> **WHAT THIS EXERCISE ASKS**:
(1) From the forum thread about using London plane branches in an aquarium, return the passage that begins at the words "## BoneDrop (1" and stops after "darren636 (1 Feb 2014)", copied word for word.
(2) Write the next part of the forum thread about using London plane branches in an aquarium, picking up right after its last line.
------ EXTRACT PROVIDED
# London Plane branches use in aquarium?



## BoneDrop (1 Feb 2014)

Hello, this is my first post after lurking for a while, and i was wondering can you use London plane branches as driftwood? I am talking about the Platanus genus, i have read that they naturally grow in riparian and wetland habitats and their roots are resistant to rot... They grow all over my city and their branches dry fall off all the time, and they look nice, so i was wondering if i can collect them and use them in my scape?


----------



## darren636 (1 Feb 2014)

Just as long as its not from old Kent road


----------



## BoneDrop (2 Feb 2014)

Thanks, it's not from Old Kent Road but they still are mostly next to big roads, ill have to find one away from traffic and snatch a branch.


----------



## dw1305 (2 Feb 2014)
------------
------ DATASET EXCERPTS
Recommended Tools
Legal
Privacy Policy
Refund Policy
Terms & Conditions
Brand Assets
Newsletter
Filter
------------
------ DATASET EXCERPTS
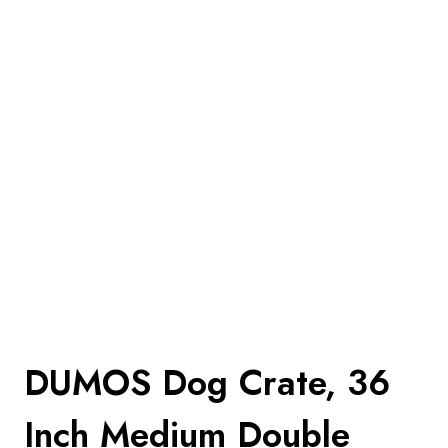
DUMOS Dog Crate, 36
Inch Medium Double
------------
> **ANSWERS TO THE TASKS**:
(1)
## BoneDrop (1 Feb 2014)

Hello, this is my first post after lurking for a while, and i was wondering can you use London plane branches as driftwood? I am talking about the Platanus genus, i have read that they naturally grow in riparian and wetland habitats and their roots are resistant to rot... They grow all over my city and their branches dry fall off all the time, and they look nice, so i was wondering if i can collect them and use them in my scape?


----------



## darren636 (1 Feb 2014)

(2)
Hi all,
Plane (_Platanus x acerifolia_) is fine, we've got a lot of trees on the University campus, and you can often pick up dead branches. I used the leaves as well as leaf litter for a while (they are also rot resistant) without any problem. A couple of Australian _Apistogramma_ keepers had unexplained fry death when they were using the leaves so I'm not using them at the moment (I have plenty of alternatives).

cheers Darrel


----------



## BoneDrop (2 Feb 2014)

Thank you Darrel, its good to know someone else used it with successes before i tried it myself. Cheers!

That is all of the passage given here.